Unfortunately, the story never really takes the reader deeply into the implications of all this. It's set entirely in a Place operated by the Spiders, told from the perspective of a twenty-nine year old flapper from early 20th-century Chicago. We get to meet a Nazi commandant, a poetic contemporary of Shakespeare, a fearsome ancient Cretan warrior-woman who speaks in perfect meter (as all the ancients did, Homer was nothing extraordinary) and a tentacled alien from the billion year old Lunar civilization that annihilated itself with nuclear weapons before our own ancestors had become so much as multicellular. All these odd characters make for some excellent drama, and Leiber's got the dialogue down pat, but the overall effect leaves something to be desired.
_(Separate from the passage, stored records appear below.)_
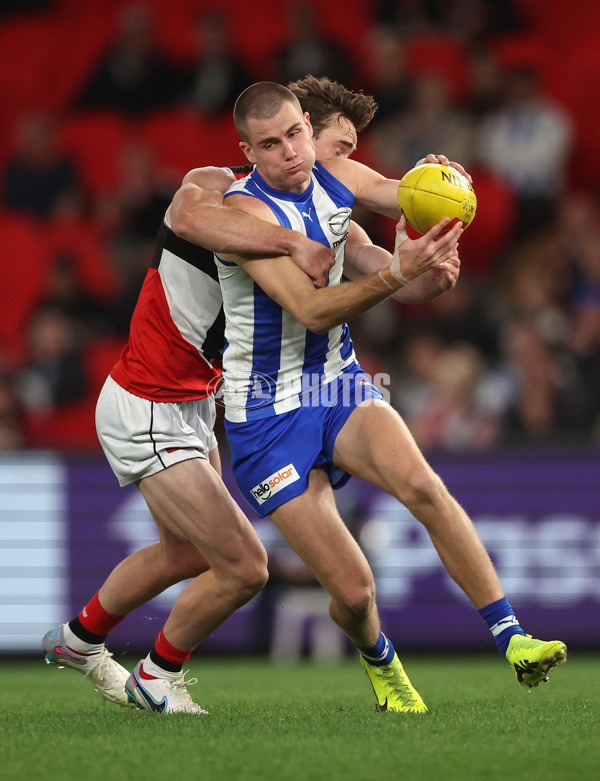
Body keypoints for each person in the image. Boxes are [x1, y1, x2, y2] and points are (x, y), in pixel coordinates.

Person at [41, 76, 461, 714]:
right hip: (149, 400)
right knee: (243, 566)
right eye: (334, 146)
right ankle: (158, 676)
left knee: (185, 553)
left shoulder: (317, 207)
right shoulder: (222, 190)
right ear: (279, 139)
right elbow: (184, 214)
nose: (333, 161)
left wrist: (424, 243)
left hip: (196, 400)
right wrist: (295, 243)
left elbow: (384, 269)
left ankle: (77, 638)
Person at [215, 81, 567, 713]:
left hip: (340, 382)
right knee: (353, 592)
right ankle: (382, 664)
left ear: (305, 128)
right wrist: (399, 272)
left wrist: (441, 200)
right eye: (274, 144)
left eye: (297, 135)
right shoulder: (246, 216)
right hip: (265, 414)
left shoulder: (334, 174)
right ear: (250, 152)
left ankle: (513, 637)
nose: (294, 153)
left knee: (425, 487)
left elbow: (402, 206)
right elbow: (312, 309)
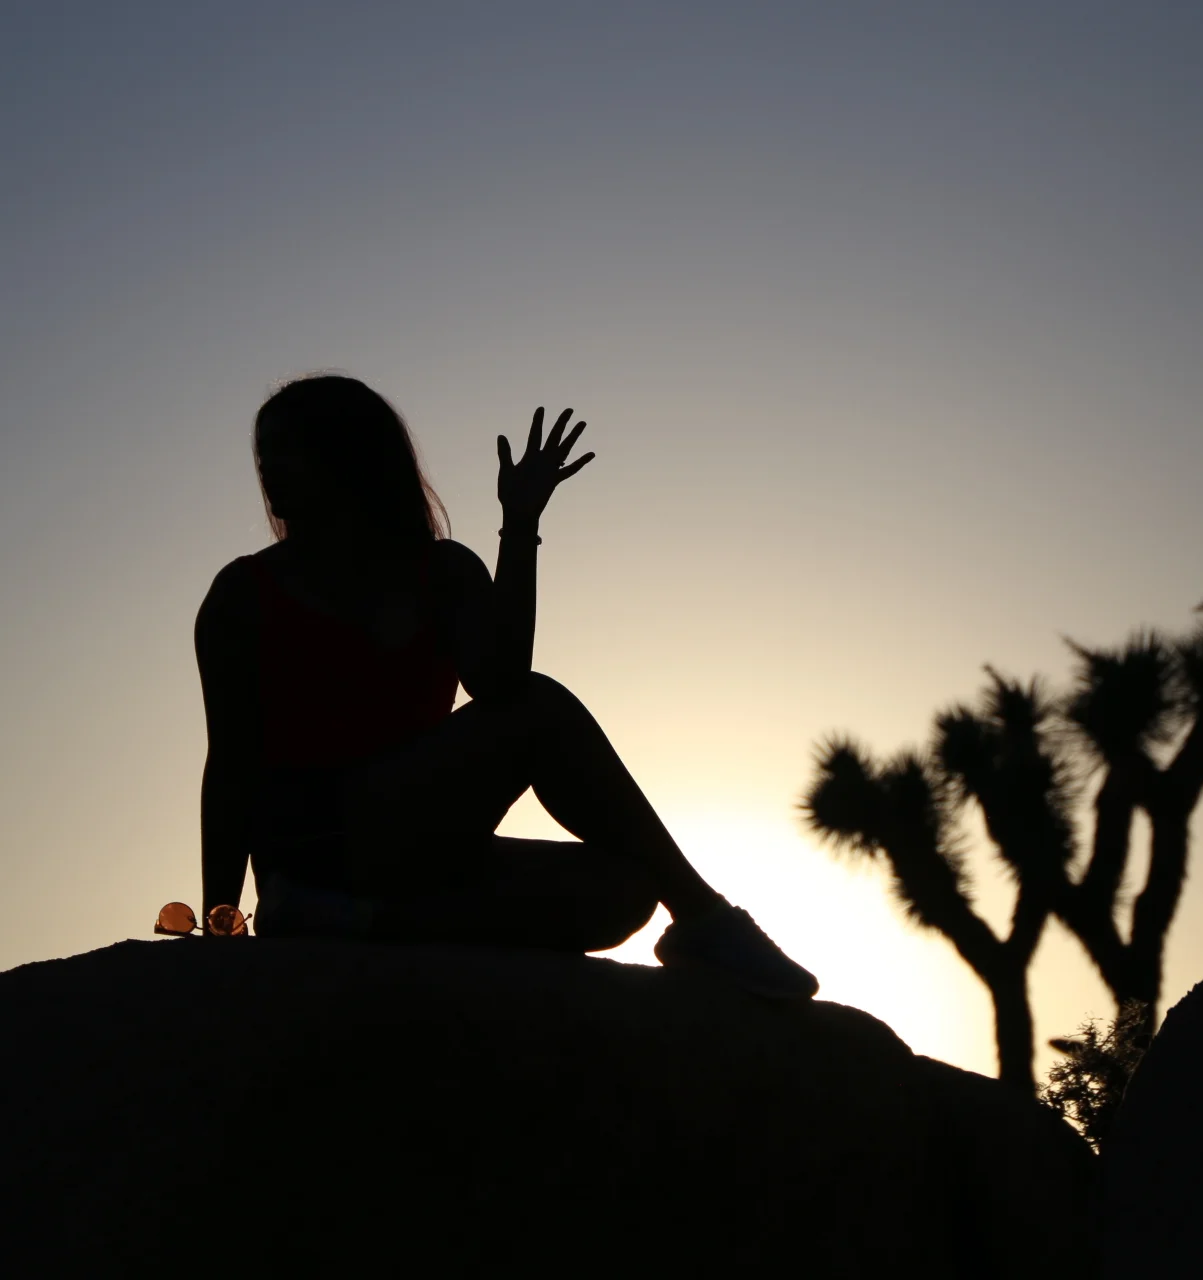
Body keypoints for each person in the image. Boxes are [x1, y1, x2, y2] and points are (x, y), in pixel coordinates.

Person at [194, 374, 817, 999]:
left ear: (351, 455)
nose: (271, 469)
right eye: (264, 453)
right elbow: (231, 766)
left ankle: (356, 922)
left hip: (423, 844)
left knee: (624, 891)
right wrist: (220, 922)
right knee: (542, 708)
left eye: (290, 449)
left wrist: (520, 525)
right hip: (315, 842)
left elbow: (499, 680)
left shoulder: (441, 570)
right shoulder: (243, 594)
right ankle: (705, 916)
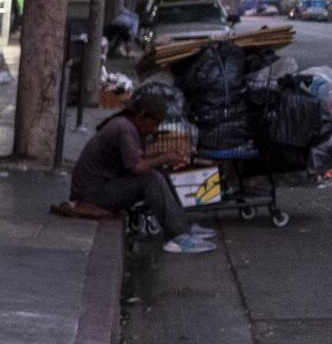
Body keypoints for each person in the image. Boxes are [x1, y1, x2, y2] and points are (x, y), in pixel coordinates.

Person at [55, 95, 216, 253]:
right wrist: (163, 158)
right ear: (141, 117)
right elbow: (137, 167)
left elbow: (138, 159)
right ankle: (177, 235)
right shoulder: (125, 129)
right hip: (92, 194)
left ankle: (182, 225)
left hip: (101, 187)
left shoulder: (129, 127)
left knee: (160, 174)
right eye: (154, 123)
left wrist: (164, 159)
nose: (154, 129)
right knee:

No one from the enemy camp even makes an appearance. The story is told from within a small, isolated station floating around a great, spectacular cosmos that the author only hints at. Any reader with even a modicum of curiosity is demanding more, but Leiber never shows us more than a tiny fragment. He built a fascinating universe, gave his readers tantalizing hints of it, and proceeded to write 130 pages of human drama. There are just too many ideas left hanging here; not even the best author could fit more than a few of them into such a short novel whose focus is on dialogue anyway. The ending, which I won't spoil for you, might have been somewhat revelatory to the 1958 reader, but now it seems almost a cop-out.

The Big Time might be a passable way to spend a few lazy hours. I found my copy at a yard sale and paid fifty cents for it; I wouldn't recommend spending any more than that.